I work for a choreographer as a consultant and we are tracking a dancer on a typical indoor scene with an Intel Realsense D435 camera and use Nuitrack AI for skeletal detection. Yet, we have acceptable performance in terms of time (14 to 20 skeleton FPS) and of precision, sometimes getting tracking issues. We are testing different light and camera settings to see if we can improve the tracking. However, the range is not great, and we often lose track of the dancer’s members when she turns around or make specific moves. Let’s call it a “work in progress”.
Next things to try
- We would like our system to work in darkness, as the show is about darkness… However, I know Nuitrack AI works with the RGB images. I read here that we can try to turn off the RGB sensor, as we will do next. Also, we can light the scene with as much infrared light as needed, no problem. Do you have any advice for us?

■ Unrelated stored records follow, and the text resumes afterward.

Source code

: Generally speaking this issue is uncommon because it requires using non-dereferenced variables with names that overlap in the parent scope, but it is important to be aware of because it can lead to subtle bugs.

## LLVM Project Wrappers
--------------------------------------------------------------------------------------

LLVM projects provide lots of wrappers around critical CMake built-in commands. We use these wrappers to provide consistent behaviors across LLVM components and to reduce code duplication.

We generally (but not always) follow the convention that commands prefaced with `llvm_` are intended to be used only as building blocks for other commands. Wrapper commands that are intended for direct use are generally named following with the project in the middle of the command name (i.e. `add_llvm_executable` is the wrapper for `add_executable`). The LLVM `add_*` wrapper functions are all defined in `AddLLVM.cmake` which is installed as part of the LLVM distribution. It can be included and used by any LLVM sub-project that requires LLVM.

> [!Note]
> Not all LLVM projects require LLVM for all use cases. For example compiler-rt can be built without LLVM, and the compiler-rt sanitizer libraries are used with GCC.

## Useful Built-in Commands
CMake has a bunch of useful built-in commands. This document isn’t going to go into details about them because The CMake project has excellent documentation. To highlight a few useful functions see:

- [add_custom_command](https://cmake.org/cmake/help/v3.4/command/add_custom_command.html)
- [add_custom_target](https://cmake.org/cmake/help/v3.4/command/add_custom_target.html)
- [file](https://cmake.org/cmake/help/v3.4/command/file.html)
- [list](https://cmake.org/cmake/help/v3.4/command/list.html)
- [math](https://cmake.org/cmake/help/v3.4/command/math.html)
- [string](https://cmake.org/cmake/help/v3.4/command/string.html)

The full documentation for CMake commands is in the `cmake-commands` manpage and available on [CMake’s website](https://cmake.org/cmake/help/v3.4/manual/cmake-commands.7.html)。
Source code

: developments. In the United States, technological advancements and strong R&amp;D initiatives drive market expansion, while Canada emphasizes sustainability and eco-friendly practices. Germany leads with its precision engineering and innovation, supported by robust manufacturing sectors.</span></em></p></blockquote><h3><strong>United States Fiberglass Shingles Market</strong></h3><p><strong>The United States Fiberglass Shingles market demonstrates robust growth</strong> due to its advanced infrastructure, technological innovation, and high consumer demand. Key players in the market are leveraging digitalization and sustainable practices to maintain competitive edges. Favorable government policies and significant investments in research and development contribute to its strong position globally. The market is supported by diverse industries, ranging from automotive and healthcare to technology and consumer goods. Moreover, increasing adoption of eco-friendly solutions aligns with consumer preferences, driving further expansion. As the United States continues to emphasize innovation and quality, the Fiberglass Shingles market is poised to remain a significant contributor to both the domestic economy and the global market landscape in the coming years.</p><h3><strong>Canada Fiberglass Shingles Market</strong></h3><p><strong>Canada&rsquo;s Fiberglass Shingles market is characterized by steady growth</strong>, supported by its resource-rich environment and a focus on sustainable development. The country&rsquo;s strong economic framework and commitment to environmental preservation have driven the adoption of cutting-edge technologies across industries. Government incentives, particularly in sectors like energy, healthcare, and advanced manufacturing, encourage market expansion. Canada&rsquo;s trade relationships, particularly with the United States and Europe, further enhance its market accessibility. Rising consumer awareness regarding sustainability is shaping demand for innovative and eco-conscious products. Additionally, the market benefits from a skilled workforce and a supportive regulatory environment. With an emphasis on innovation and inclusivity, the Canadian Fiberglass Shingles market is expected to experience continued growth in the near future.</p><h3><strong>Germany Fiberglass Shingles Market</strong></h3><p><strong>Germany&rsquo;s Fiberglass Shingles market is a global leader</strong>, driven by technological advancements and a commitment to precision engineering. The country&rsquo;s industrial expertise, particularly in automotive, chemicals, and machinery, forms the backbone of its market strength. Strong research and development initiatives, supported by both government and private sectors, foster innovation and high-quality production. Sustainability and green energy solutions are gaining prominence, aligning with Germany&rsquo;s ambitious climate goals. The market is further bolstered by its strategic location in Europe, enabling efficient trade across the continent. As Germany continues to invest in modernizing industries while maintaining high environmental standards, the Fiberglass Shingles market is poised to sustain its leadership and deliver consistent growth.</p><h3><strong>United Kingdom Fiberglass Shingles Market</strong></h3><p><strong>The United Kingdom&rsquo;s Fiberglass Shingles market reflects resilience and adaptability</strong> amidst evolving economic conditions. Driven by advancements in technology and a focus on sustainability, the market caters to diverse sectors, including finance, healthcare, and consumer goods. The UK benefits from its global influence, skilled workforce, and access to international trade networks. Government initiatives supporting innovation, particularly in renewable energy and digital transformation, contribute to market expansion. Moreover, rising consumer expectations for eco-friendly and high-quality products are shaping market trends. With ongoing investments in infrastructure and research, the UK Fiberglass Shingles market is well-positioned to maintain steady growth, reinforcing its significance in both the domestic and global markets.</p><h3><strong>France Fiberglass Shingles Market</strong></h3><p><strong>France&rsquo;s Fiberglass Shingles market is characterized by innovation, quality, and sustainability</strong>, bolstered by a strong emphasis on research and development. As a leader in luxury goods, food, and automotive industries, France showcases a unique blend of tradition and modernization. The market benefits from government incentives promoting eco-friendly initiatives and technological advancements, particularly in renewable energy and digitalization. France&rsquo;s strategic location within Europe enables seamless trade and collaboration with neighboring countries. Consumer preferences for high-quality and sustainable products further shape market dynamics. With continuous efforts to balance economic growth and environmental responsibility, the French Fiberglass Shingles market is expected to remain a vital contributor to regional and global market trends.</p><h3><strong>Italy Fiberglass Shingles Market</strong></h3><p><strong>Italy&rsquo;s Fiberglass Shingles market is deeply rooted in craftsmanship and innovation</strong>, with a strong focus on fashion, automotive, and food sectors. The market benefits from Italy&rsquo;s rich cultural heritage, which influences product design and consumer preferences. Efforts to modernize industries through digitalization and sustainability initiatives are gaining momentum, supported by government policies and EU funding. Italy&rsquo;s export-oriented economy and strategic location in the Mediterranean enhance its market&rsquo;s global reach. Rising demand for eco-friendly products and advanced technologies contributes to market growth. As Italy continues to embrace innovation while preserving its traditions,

- We would like to attempt improving the range, stability, reliability and precision of the tracking by adding multiple cameras, each linked to its own Nuitrack process, and all on the same computer, by implementing a system where every process sends its skeleton data to a central process which averages (with a confidence based weighting), time smoothes (within a certain time window), and rejects outliers (with too low confidence). We are thinking of buying the new Intel Realsense D455 and/or Intel LiDAR L515, in some quantity (1, 2, 3 or more…?). I also need to think about calibrating the camera positions in the scene to get coherent coordinate and orientation data. Do you have any advice or already working systems to share with with me?
Any other ideas?
Before we get into buying all this stuff and engaging in many hours of development, we’d love to have some advice about if it is doable. Thanks for sharing your thoughts! I can also give some feedback about our experience as it follows to anyone interested.